# Equalizer Hitch



## inhisfire (Jul 21, 2008)

Hi,
I had seen that alot of you use the equilizer hitch and I had a couple questions. There are two places on my hitch for sway control and the dealer installed one but from what I read there is not a need for one at all, so why does eq put places to add them. Also how do you accurately set your hitch. I have tinkered with it but not reallly sure the precise way to set it? Not sure about the spacers and all that on the ball?? How do you know if it perfectley level?









Thanks,
John


----------



## 3LEES (Feb 18, 2006)

Here are the installation instructions for the Equal-i-zer hitch:

Instructions

I have reinstalled my Equal-i-zer twice...once when I changed vehicles and once when I changed the OEM hitch.
It's not hard, just read the instructions carefully and follow them.

Dan


----------



## GarethsDad (Apr 4, 2007)

I think that their might be some confusion between the brand Equal-i-zer WD system and a equilizing WD hitch. The Equal-i-zer has built in sway control in its design. A equilizing hitch needs to have a friction sway control added to the side of the setup ( http://www.etrailer.com/pc-SC~3400.htm ). James


----------



## countrygirl (Apr 9, 2006)

GarethsDad said:


> I think that their might be some confusion between the brand Equal-i-zer WD system and a equilizing WD hitch. The Equal-i-zer has built in sway control in its design. A equilizing hitch needs to have a friction sway control added to the side of the setup ( http://www.etrailer.com/pc-SC~3400.htm ). James


Hey thanks for the friend invite. Love you personal website.

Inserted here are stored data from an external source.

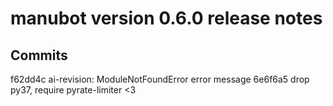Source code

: manubot version 0.6.0 release notes
===================================

Commits
-------

f62dd4c ai-revision: ModuleNotFoundError error message
6e6f6a5 drop py37, require pyrate-limiter <3
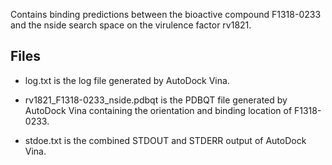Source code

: Contains binding predictions between the bioactive compound F1318-0233 and the nside search space on the virulence factor rv1821.

## Files

- log.txt is the log file generated by AutoDock Vina.

- rv1821_F1318-0233_nside.pdbqt is the PDBQT file generated by AutoDock Vina containing the orientation and binding location of F1318-0233.

- stdoe.txt is the combined STDOUT and STDERR output of AutoDock Vina.

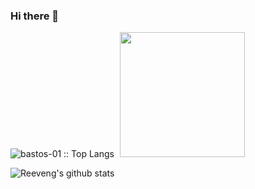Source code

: ### Hi there 👋

<!--
**bastos-01/bastos-01** is a ✨ _special_ ✨ repository because its `README.md` (this file) appears on your GitHub profile.

Here are some ideas to get you started:

- 🔭 I’m currently working on ...
- 🌱 I’m currently learning ...
- 👯 I’m looking to collaborate on ...
- 🤔 I’m looking for help with ...
- 💬 Ask me about ...
- 📫 How to reach me: ...
- 😄 Pronouns: ...
- ⚡ Fun fact: ...
-->

<!-- ![Visitors](https://visitor-badge.laobi.icu/badge?page_id=bastos-01.bastos-01) -->

<!-- ![Views](https://views.whatilearened.today/views/github/bastos-01/views.svg) -->

<div>
<img src="https://github-readme-stats.vercel.app/api/top-langs/?username=bastos-01&langs_count=10&theme=tokyonight&layout=compact" alt="bastos-01 :: Top Langs" />
<img height="200" style="margin-left:5px;" src="https://github-profile-trophy.vercel.app/?username=bastos-01&theme=dracula&margin-w=5&margin-h=5&row=2&column=4&rank=SECRET,SSS,SS,S,AAA,AA,A,BBB,BB,B" />
</div>

![Reeveng's github stats](https://github-readme-stats.vercel.app/api?username=bastos-01&show_icons=true&title_color=fff&icon_color=79ff97&text_color=9f9f9f&bg_color=151515)



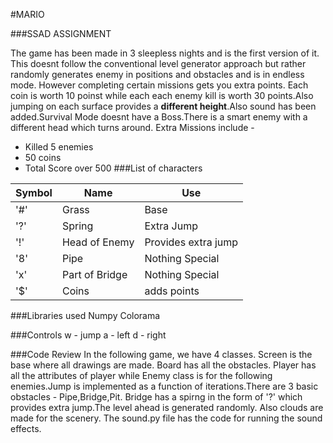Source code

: #MARIO

###SSAD ASSIGNMENT

The game has been made in 3 sleepless nights and is the first version of it. This doesnt follow the conventional level generator approach but rather randomly generates enemy in positions and obstacles and is in endless mode. However completing certain missions gets you extra points. Each coin is worth 10 poinst while each each enemy kill is worth 30 points.Also jumping on each surface provides a **different height**.Also sound has been added.Survival Mode doesnt have a Boss.There is a smart enemy with a different head which turns around.
Extra Missions include -
+ Killed 5 enemies
+ 50 coins
+ Total Score over 500 
###List of characters

Symbol|Name|Use
---|---|---
'#'|Grass|Base
'?'|Spring|Extra Jump
'!'|Head of Enemy|Provides extra jump
'8'|Pipe|Nothing Special
'x'|Part of Bridge|Nothing Special
'$'|Coins|adds points

###Libraries used
Numpy
Colorama

###Controls
w - jump
a - left
d - right

###Code Review
In the following game, we have 4 classes. Screen is the base where all drawings are made. Board has all the obstacles. Player has all the attributes of player while Enemy class is for the following enemies.Jump is implemented as a function of iterations.There are 3 basic obstacles - Pipe,Bridge,Pit. Bridge has a spirng in the form of '?' which provides extra jump.The level ahead is generated randomly. Also clouds are made for the scenery. 
The sound.py file has the code for running the sound effects.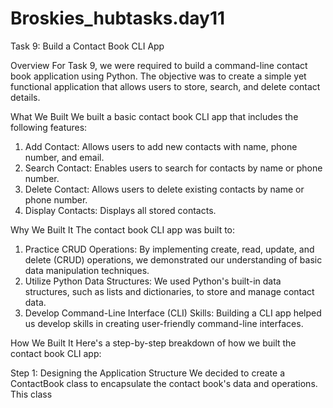 # Broskies_hubtasks.day11
Task 9: Build a Contact Book CLI App

Overview
For Task 9, we were required to build a command-line contact book application using Python. The objective was to create a simple yet functional application that allows users to store, search, and delete contact details.

What We Built
We built a basic contact book CLI app that includes the following features:

1. Add Contact: Allows users to add new contacts with name, phone number, and email.
2. Search Contact: Enables users to search for contacts by name or phone number.
3. Delete Contact: Allows users to delete existing contacts by name or phone number.
4. Display Contacts: Displays all stored contacts.

Why We Built It
The contact book CLI app was built to:

1. Practice CRUD Operations: By implementing create, read, update, and delete (CRUD) operations, we demonstrated our understanding of basic data manipulation techniques.
2. Utilize Python Data Structures: We used Python's built-in data structures, such as lists and dictionaries, to store and manage contact data.
3. Develop Command-Line Interface (CLI) Skills: Building a CLI app helped us develop skills in creating user-friendly command-line interfaces.

How We Built It
Here's a step-by-step breakdown of how we built the contact book CLI app:

Step 1: Designing the Application Structure
We decided to create a ContactBook class to encapsulate the contact book's data and operations. This class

I think you need to frind some really level ground. Next measure the distance of the grount to the bottom edge of your front and rear bumper and write them down. Then measure the distances again with the Outback hooked to your tow vwhicle. Did it change...if the back went down and the front went up you need a wdh. Hope this helps.


----------



## mswalt (Sep 14, 2004)

Have to agree with Gareth's Dad. The Equalizer hitch has sway control as part of the hitch itself, not somethng you add on later.

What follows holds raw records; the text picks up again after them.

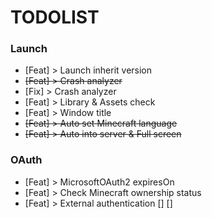 # TODOLIST

### Launch

- [Feat] > Launch inherit version
- ~~[Feat] > Crash analyzer~~
- [Fix] > Crash analyzer
- [Feat] > Library & Assets check
- [Feat] > Window title
- ~~[Feat] > Auto set Minecraft language~~
- ~~[Feat] > Auto into server & Full screen~~

### OAuth

- [Feat] > MicrosoftOAuth2 expiresOn
- [Feat] > Check Minecraft ownership status
- [Feat] > External authentication [] []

I have mine set as high up on the brackets as I can get them for my Suburban. Rides very well. When I use my Silverado, however, the nose is a little high. Can't switch them out each time, so I just leave it. It takes some practice to get your rig level and adjusted correctly. Follow the instructions and you'll get it.

Good luck.

Mark


----------



## inhisfire (Jul 21, 2008)

Mine is a equalizer II hitch!! God Bless!!



GarethsDad said:


> I think that their might be some confusion between the brand Equal-i-zer WD system and a equilizing WD hitch. The Equal-i-zer has built in sway control in its design. A equilizing hitch needs to have a friction sway control added to the side of the setup ( http://www.etrailer.com/pc-SC~3400.htm ). James


----------



## inhisfire (Jul 21, 2008)

Sounds good. I had the type that had the chains but this one had the holes and heavy duty pins to adjust..



mswalt said:


> Have to agree with Gareth's Dad. The Equalizer hitch has sway control as part of the hitch itself, not somethng you add on later.
> 
> I have mine set as high up on the brackets as I can get them for my Suburban. Rides very well. When I use my Silverado, however, the nose is a little high. Can't switch them out each time, so I just leave it. It takes some practice to get your rig level and adjusted correctly. Follow the instructions and you'll get it.
> 
> ...


----------



## inhisfire (Jul 21, 2008)

Thanks for the comments!! I appreciate your input!! God Bless!!



countrygirl said:


> I think that their might be some confusion between the brand Equal-i-zer WD system and a equilizing WD hitch. The Equal-i-zer has built in sway control in its design. A equilizing hitch needs to have a friction sway control added to the side of the setup ( http://www.etrailer.com/pc-SC~3400.htm ). James


Hey thanks for the friend invite. Love you personal website.

I think you need to frind some really level ground. Next measure the distance of the grount to the bottom edge of your front and rear bumper and write them down. Then measure the distances again with the Outback hooked to your tow vwhicle. Did it change...if the back went down and the front went up you need a wdh. Hope this helps.
[/quote]


----------